Güney Afrika’nın üç başkent sistemi, ülkedeki siyasi dengeyi ve çeşitliliği temsil ediyor. Buna göre, Pretoria idari başkent olarak cumhurbaşkanı, bakanlıklar ve devlet kurumlarına ev sahipliği yapıyor. Cape Town yasama başkenti olarak parlamentonun bulunduğu şehir konumunda. Bloemfontein ise Yüksek Temyiz Mahkemesi’nin yer aldığı şehir olarak yargı başkentliği görevini üstleniyor.
Bu üçlü yapı, Güney Afrika’nın karmaşık tarihinin bir sonucu. 1910 yılında Cape Town, Natal, Orange Özgür Devleti ve Transvaal kolonilerinin birleşmesiyle Güney Afrika Birliği kurulduğunda, “tek bir başkent” üzerinde uzlaşmak mümkün olmadı. İngilizler, Boerler ve Afrikalılar arasındaki çıkar dengeleri göz önünde bulundurularak iktidarın bölünmesi kararı alındı. Böylece ülke yönetiminin üç farklı şehir arasında paylaşılmasıyla bugünkü sistem ortaya çıktı.
Güney Afrika’da üç başkent sistemine ek olarak 12 resmi dil bulunuyor. Hükümet, bu yapının “çok kültürlü bir ulusun birliğini” temsil ettiğini vurguluyor. Bu düzen, gücün tek merkezde toplanmasını önlerken aynı zamanda ülkenin tarihsel çeşitliliğini de yansıtıyor.

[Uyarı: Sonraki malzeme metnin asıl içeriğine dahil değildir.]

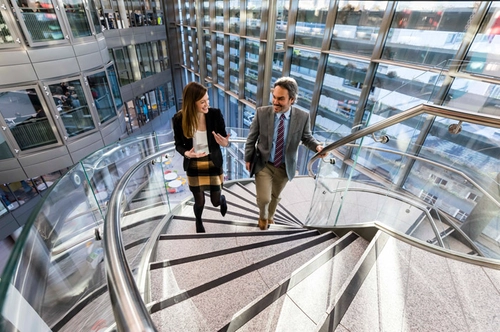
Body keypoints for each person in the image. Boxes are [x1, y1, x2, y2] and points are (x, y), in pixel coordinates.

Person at [244, 77, 325, 230]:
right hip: (264, 163)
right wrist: (248, 157)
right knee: (264, 198)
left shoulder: (302, 117)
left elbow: (307, 138)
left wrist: (317, 147)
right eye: (274, 97)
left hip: (284, 165)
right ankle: (263, 217)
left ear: (292, 99)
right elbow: (251, 138)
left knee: (275, 196)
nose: (275, 102)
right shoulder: (262, 113)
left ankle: (271, 216)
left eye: (280, 99)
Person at [173, 82, 230, 233]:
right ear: (192, 103)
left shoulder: (215, 114)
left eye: (208, 100)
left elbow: (224, 139)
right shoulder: (179, 119)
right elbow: (178, 144)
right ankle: (198, 220)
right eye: (202, 102)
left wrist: (225, 143)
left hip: (213, 162)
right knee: (200, 201)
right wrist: (186, 153)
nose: (207, 105)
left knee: (216, 201)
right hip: (194, 164)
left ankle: (222, 200)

Ülkenin en büyük ve ekonomik bakımdan en güçlü şehri Johannesburg, üç başkentten biri değil. Güney Afrika Anayasa Mahkemesi burada yer alıyor, ancak şehir resmî olarak hiçbir başkentlik görevine sahip değil. Bu durum, ülkenin siyasi sisteminde gücün coğrafi olarak dengeli biçimde dağıtıldığını gösteren en belirgin örneklerden biri olarak değerlendiriliyor.